Transient dynamics and counterintuitive competitive performance in periodic environments

Despite the rapid pace of global change altering temporal environmental patterning, we lack a general understanding of how periodic environments structure ecological communities. In fluctuating environments, nonlinear dynamics associated with temporal trade-offs between competing species can create the potential for both niche differentiation (coexistence) and seemingly unexpected outcomes (exclusion) that deviate from deterministic coexistence theory. Yet, the mechanisms behind these outcomes are not fully understood. Here, we show that periodic fluctuations between times of high and low growth (e.g., seasons), and adaptive temporal trade-offs within and between species, can drive counterintuitive over- and under-performance of competing species. Most notable is the counterintuitive outcome of seasonally-mediated competitive exclusion that would not occur in either season alone, but is rather the direct result of environmental variability itself. We find that seasonal trade-offs in species’ growth rates, seasonal differences in competition strength, and functional similarity between competing species have the potential to drive nonlinear responses in coexistence to changing seasonality under global change.

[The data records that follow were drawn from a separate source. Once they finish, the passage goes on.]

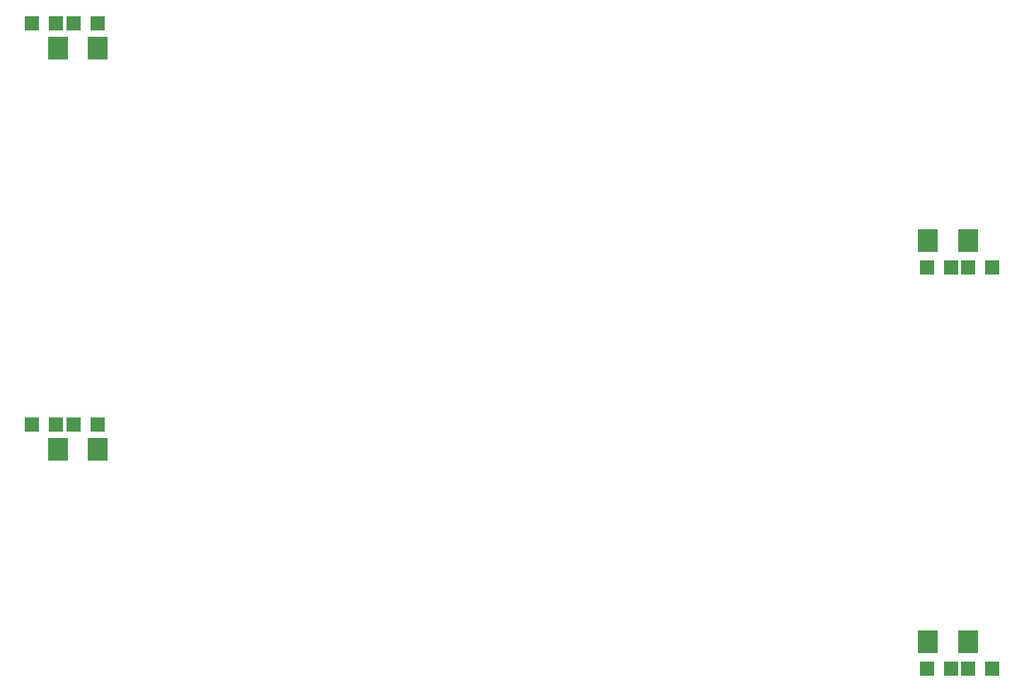
<source format=gbr>
G04 #@! TF.GenerationSoftware,KiCad,Pcbnew,(5.0.0)*
G04 #@! TF.CreationDate,2018-12-19T14:03:44+02:00*
G04 #@! TF.ProjectId,tp_x2_EKA,74705F78325F454B412E6B696361645F,3*
G04 #@! TF.SameCoordinates,Original*
G04 #@! TF.FileFunction,Paste,Top*
G04 #@! TF.FilePolarity,Positive*
%FSLAX46Y46*%
G04 Gerber Fmt 4.6, Leading zero omitted, Abs format (unit mm)*
G04 Created by KiCad (PCBNEW (5.0.0)) date 12/19/18 14:03:44*
%MOMM*%
%LPD*%
G01*
G04 APERTURE LIST*
%ADD10R,2.400000X2.700000*%
%ADD11R,1.800000X1.700000*%
G04 APERTURE END LIST*
D10*
G04 #@! TO.C,D2*
X206700000Y-126500000D03*
X211500000Y-126500000D03*
G04 #@! TD*
D11*
G04 #@! TO.C,R1*
X209500000Y-129700000D03*
X206600000Y-129700000D03*
G04 #@! TD*
G04 #@! TO.C,R4*
X107400000Y-100500000D03*
X104500000Y-100500000D03*
G04 #@! TD*
D10*
G04 #@! TO.C,D1*
X102600000Y-103500000D03*
X107400000Y-103500000D03*
G04 #@! TD*
D11*
G04 #@! TO.C,R2*
X99500000Y-100500000D03*
X102400000Y-100500000D03*
G04 #@! TD*
G04 #@! TO.C,R3*
X211500000Y-129700000D03*
X214400000Y-129700000D03*
G04 #@! TD*
D10*
G04 #@! TO.C,D4*
X211500000Y-78500000D03*
X206700000Y-78500000D03*
G04 #@! TD*
G04 #@! TO.C,D3*
X107400000Y-55500000D03*
X102600000Y-55500000D03*
G04 #@! TD*
D11*
G04 #@! TO.C,R6*
X206600000Y-81700000D03*
X209500000Y-81700000D03*
G04 #@! TD*
G04 #@! TO.C,R8*
X214400000Y-81700000D03*
X211500000Y-81700000D03*
G04 #@! TD*
G04 #@! TO.C,R7*
X102400000Y-52500000D03*
X99500000Y-52500000D03*
G04 #@! TD*
G04 #@! TO.C,R9*
X104500000Y-52500000D03*
X107400000Y-52500000D03*
G04 #@! TD*
M02*

</source>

These biological conditions collectively influence our model’s transient dynamics, further explaining the mechanisms behind counterintuitive outcomes and highlighting the importance of non-equilibrium theory for global change ecology. Importantly, the seasonal patterns and species’ trade-offs that magnify these results are biologically realistic, therefore providing important insight into the implications for the maintenance of biodiversity under global change.